Stéphane Mandelbaum- 14 juin au 22 septembre 2019

STÉPHANE MANDELBAUM :
THE INNER DEMONS OF AN 80’S PROVOCATIVE ARTIST
AU MUSÉE JUIF DE BELGIQUE
Le Musée Juif de Belgique consacre, du 14 juin au 22 septembre 2019, une grande exposition à Stéphane Mandelbaum, mettant en lumière le talent fulgurant de l’artiste postexpressionniste bruxellois, assassiné à 25 ans. À travers une centaine d’oeuvres, pour la plupart des portraits, elle retrace un univers singulier dans lequel se côtoient, entre fiction et réalité, proches, dignitaires nazis, poètes, peintres, cinéastes, prostituées et gangsters.

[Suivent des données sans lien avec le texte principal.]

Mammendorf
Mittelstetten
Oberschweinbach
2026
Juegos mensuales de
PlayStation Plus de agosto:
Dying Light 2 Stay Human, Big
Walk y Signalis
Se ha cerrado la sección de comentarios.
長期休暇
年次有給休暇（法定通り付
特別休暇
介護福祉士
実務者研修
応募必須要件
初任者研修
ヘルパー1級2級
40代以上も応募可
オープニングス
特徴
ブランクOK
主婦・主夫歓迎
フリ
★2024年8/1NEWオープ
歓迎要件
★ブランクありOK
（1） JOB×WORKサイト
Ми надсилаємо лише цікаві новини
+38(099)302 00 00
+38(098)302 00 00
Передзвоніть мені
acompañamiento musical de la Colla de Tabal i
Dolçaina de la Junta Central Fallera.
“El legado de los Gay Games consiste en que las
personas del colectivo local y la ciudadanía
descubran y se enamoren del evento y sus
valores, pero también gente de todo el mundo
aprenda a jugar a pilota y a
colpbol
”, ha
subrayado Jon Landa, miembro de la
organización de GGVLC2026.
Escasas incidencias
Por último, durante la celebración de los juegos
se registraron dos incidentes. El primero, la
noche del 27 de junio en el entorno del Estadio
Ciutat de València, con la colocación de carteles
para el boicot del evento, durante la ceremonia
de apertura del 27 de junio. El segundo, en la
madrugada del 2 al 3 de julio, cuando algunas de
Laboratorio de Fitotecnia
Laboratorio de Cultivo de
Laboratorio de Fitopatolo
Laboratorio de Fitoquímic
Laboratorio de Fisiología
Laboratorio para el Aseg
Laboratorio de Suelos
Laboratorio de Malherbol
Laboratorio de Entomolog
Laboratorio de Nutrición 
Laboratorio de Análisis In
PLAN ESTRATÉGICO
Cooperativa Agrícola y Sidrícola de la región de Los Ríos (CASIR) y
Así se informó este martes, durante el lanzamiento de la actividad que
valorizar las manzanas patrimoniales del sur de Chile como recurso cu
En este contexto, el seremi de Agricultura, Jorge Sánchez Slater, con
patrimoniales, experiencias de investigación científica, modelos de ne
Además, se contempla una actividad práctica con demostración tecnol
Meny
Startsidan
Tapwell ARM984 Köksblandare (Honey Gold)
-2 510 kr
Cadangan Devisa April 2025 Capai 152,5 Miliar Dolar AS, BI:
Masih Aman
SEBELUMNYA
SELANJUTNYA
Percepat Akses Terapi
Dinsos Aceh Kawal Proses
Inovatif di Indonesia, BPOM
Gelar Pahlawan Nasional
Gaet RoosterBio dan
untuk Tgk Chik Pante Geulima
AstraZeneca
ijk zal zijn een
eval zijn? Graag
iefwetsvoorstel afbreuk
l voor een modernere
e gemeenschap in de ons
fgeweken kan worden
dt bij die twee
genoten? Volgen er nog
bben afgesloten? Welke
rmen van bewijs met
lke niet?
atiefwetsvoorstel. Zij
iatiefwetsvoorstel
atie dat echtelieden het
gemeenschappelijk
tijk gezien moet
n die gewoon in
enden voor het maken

Dessinateur prodige et figure marquante de la scène bruxelloise des années 1980, son oeuvre unique, iconoclaste et provocatrice, apparaît aujourd’hui étrangement contemporaine.
L’exposition est organisée par le Centre Pompidou, Paris en collaboration avec le Musée Juif de Belgique.

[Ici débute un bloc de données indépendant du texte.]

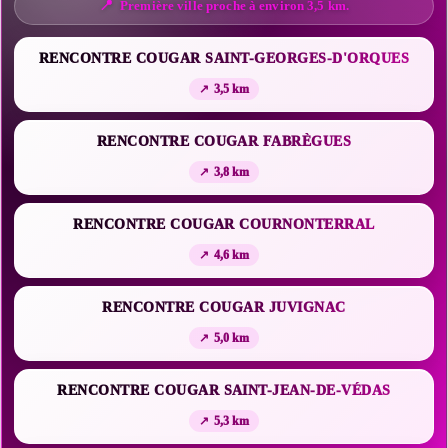
Première ville proche à environ 3,5 km.
RENCONTRE COUGAR SAINT-GEORGES-D'ORQUES
3,5 km
RENCONTRE COUGAR FABRÈGUES
3,8 km
RENCONTRE COUGAR COURNONTERRAL
4,6 km
RENCONTRE COUGAR JUVIGNAC
5,0 km
RENCONTRE COUGAR SAINT-JEAN-DE-VÉDAS
5,3 km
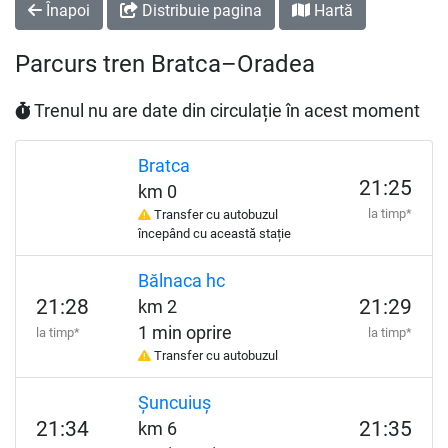
Înapoi
Distribuie pagina
Hartă
Parcurs tren Bratca–Oradea
Trenul nu are date din circulație în acest moment
Bratca
21:25
km 0
la timp*
Transfer cu autobuzul
începând cu această stație
Bălnaca hc
21:28
21:29
km 2
1 min oprire
la timp*
la timp*
Transfer cu autobuzul
Șuncuiuș
21:34
21:35
km 6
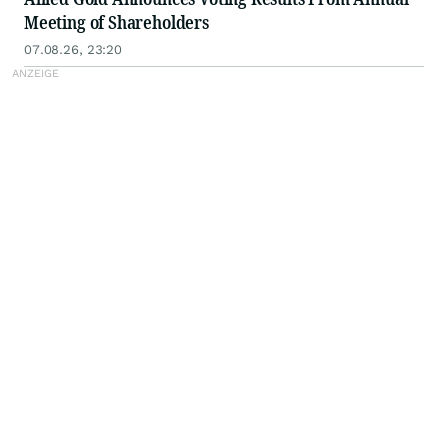
Meeting of Shareholders
07.08.26, 23:20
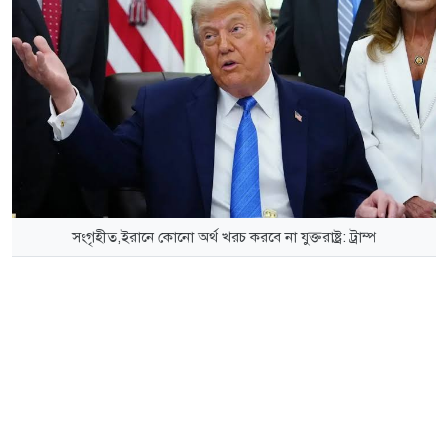
সংগৃহীত,ইরানে কোনো অর্থ খরচ করবে না যুক্তরাষ্ট্র: ট্রাম্প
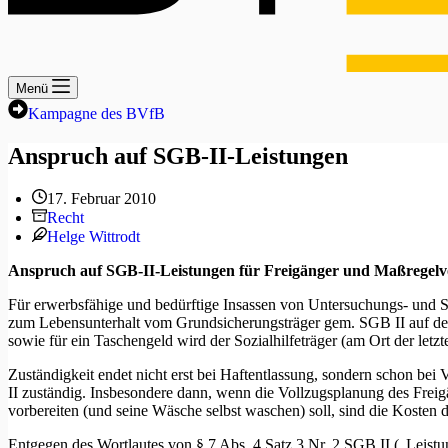
Menü
Kampagne des BVfB
Anspruch auf SGB-II-Leistungen
17. Februar 2010
Recht
Helge Wittrodt
Anspruch auf SGB-II-Leistungen für Freigänger und Maßregelvol
Für erwerbsfähige und bedürftige Insassen von Untersuchungs- und St
zum Lebensunterhalt vom Grundsicherungsträger gem. SGB II auf den
sowie für ein Taschengeld wird der Sozialhilfeträger (am Ort der letzt
Zuständigkeit endet nicht erst bei Haftentlassung, sondern schon b
II zuständig. Insbesondere dann, wenn die Vollzugsplanung des Freig
vorbereiten (und seine Wäsche selbst waschen) soll, sind die Kosten
Entgegen des Wortlautes von § 7 Abs. 4 Satz 3 Nr. 2 SGB II („Leistu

Né à Bruxelles en 1961, Stéphane Mandelbaum appartient à la catégorie des artistes dont l’art et la vie furent intimement mêlés. Fils du peintre et professeur d’art Arié Mandelbaum, il s’oppose très jeune à tout académisme et est rapidement reconnu comme un dessinateur prodige, au talent exceptionnel. À sa mort prématurée en 1986, il laisse une oeuvre considérable, dans laquelle les thèmes violents et fantasmagoriques s’enchevêtrent avec son propre vécu.

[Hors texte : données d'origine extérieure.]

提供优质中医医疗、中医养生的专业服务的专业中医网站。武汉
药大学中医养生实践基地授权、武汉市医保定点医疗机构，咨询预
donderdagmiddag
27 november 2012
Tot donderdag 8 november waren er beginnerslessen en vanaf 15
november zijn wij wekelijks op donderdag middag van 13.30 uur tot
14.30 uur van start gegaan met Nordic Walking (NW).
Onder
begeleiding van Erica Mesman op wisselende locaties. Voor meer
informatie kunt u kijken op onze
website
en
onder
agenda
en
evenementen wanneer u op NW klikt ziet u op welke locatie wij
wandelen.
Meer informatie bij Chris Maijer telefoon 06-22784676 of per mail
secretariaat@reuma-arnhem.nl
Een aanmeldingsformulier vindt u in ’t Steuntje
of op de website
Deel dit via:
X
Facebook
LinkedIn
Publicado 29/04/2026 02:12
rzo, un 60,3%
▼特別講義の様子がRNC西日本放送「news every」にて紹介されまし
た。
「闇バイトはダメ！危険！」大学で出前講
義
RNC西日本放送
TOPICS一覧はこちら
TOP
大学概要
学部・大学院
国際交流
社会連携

Au cours de sa courte carrière, il a créé un univers brut, marqué par un geste spontané et répété, dans lequel il accole aux images des mots, des morceaux de phrases, hachurés, tracés au vif, comme une prolongation du dessin. S’il interroge sa judéité en multipliant les représentations d’un nazisme réinterprété à l’aune des années 1970, il se passionne également pour des figures d’artistes sulfureux auxquelles il s’identifie, Arthur Rimbaud, Francis Bacon, ou Pier Paolo Pasolini parmi d’autres. Plus tard, fasciné par les voyous et la pègre, il réalisera des portraits de prostituées, de proxénètes et de gangsters, plongeant puis se perdant définitivement dans ces mondes interlopes, puisqu’il est retrouvé sauvagement assassiné en 1987.
L’esthétique post-expressionniste de Stéphane Mandelbaum est marquée par la volonté d’offenser. Teintée de sa fin tragique, toute son oeuvre est traversée par ce sentiment d’urgence dont le trait compulsif résonne avec sa trajectoire biographique. Projection sans filtre de son imaginaire, le dessin de Stéphane Mandelbaum apparaît, aujourd’hui, dans sa capacité à échapper à toute catégorie, étrangement contemporain.